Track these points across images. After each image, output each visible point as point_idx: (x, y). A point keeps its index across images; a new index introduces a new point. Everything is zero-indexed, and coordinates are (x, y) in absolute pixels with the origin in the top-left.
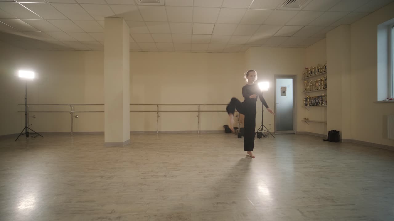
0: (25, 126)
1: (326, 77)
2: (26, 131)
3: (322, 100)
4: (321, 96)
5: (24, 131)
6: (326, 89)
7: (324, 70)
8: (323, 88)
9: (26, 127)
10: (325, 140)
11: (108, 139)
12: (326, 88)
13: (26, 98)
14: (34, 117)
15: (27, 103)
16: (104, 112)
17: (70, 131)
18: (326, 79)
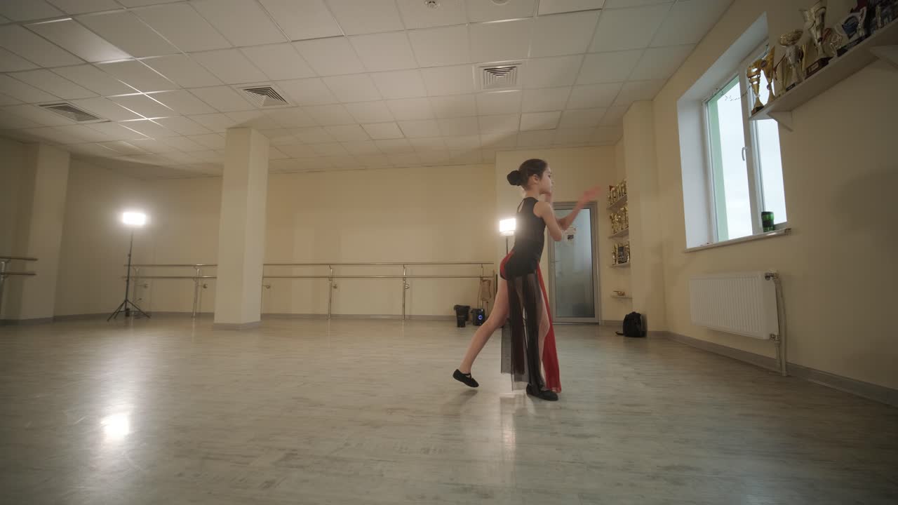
0: (124, 298)
2: (126, 306)
5: (123, 309)
9: (126, 301)
11: (218, 319)
13: (130, 255)
14: (145, 286)
15: (131, 264)
16: (216, 278)
17: (191, 311)
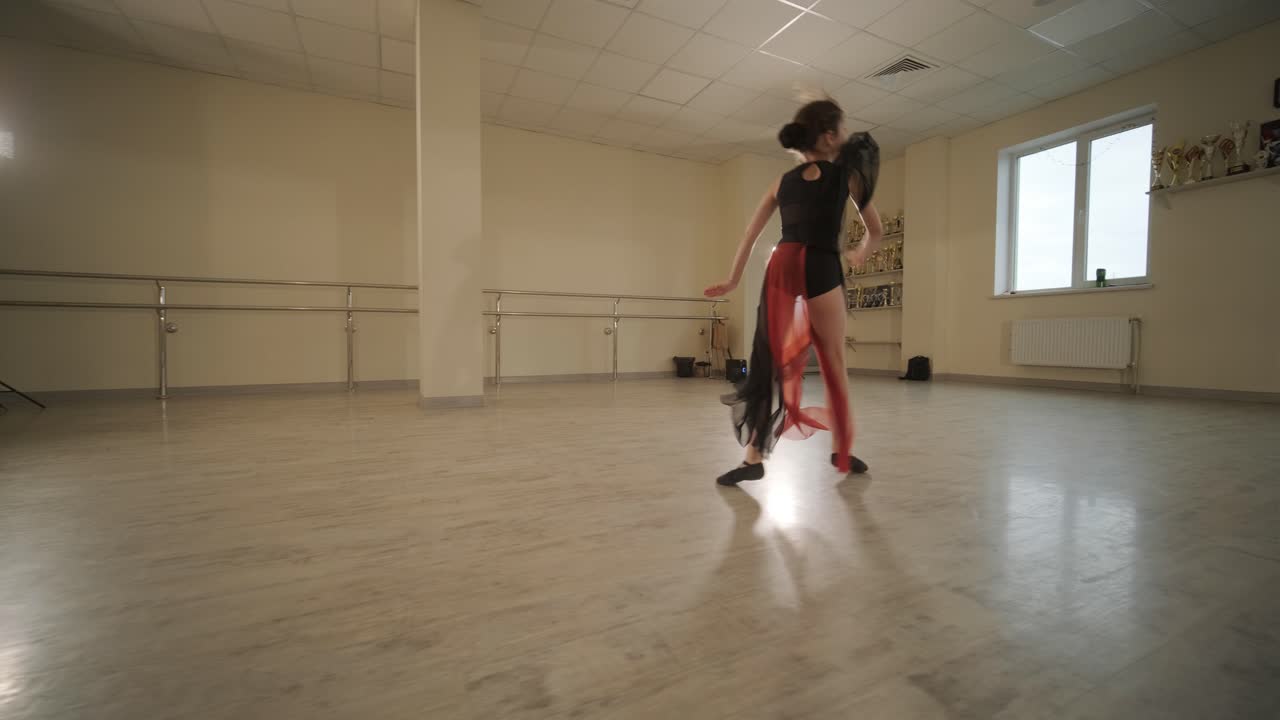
1: (902, 244)
3: (889, 295)
4: (888, 287)
6: (902, 272)
7: (895, 228)
8: (895, 268)
10: (901, 379)
12: (901, 267)
18: (900, 249)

> [TASK REQUIREMENTS] Return the lines of the data above in full and exactly, with no pictures.

> [TASK SOLUTION]
Track these points across images. After each image, output each visible point as point_idx: (x, y). A point keeps its index across images; a new index introduces a new point. Everything is zero-indexed, and coordinates are (x, y) in absolute pixels with the origin in the top-left.
0: (25, 126)
1: (326, 77)
2: (26, 131)
3: (322, 100)
4: (321, 96)
5: (24, 131)
6: (326, 89)
7: (324, 70)
8: (323, 88)
9: (26, 127)
10: (325, 140)
11: (108, 139)
12: (326, 88)
13: (26, 98)
14: (34, 117)
15: (27, 103)
16: (104, 112)
17: (70, 131)
18: (326, 79)
0: (124, 298)
2: (126, 306)
5: (123, 309)
9: (126, 301)
11: (218, 319)
13: (130, 255)
14: (145, 286)
15: (131, 264)
16: (216, 278)
17: (191, 311)
1: (902, 244)
3: (889, 295)
4: (888, 287)
6: (902, 272)
7: (895, 228)
8: (895, 268)
10: (901, 379)
12: (901, 267)
18: (900, 249)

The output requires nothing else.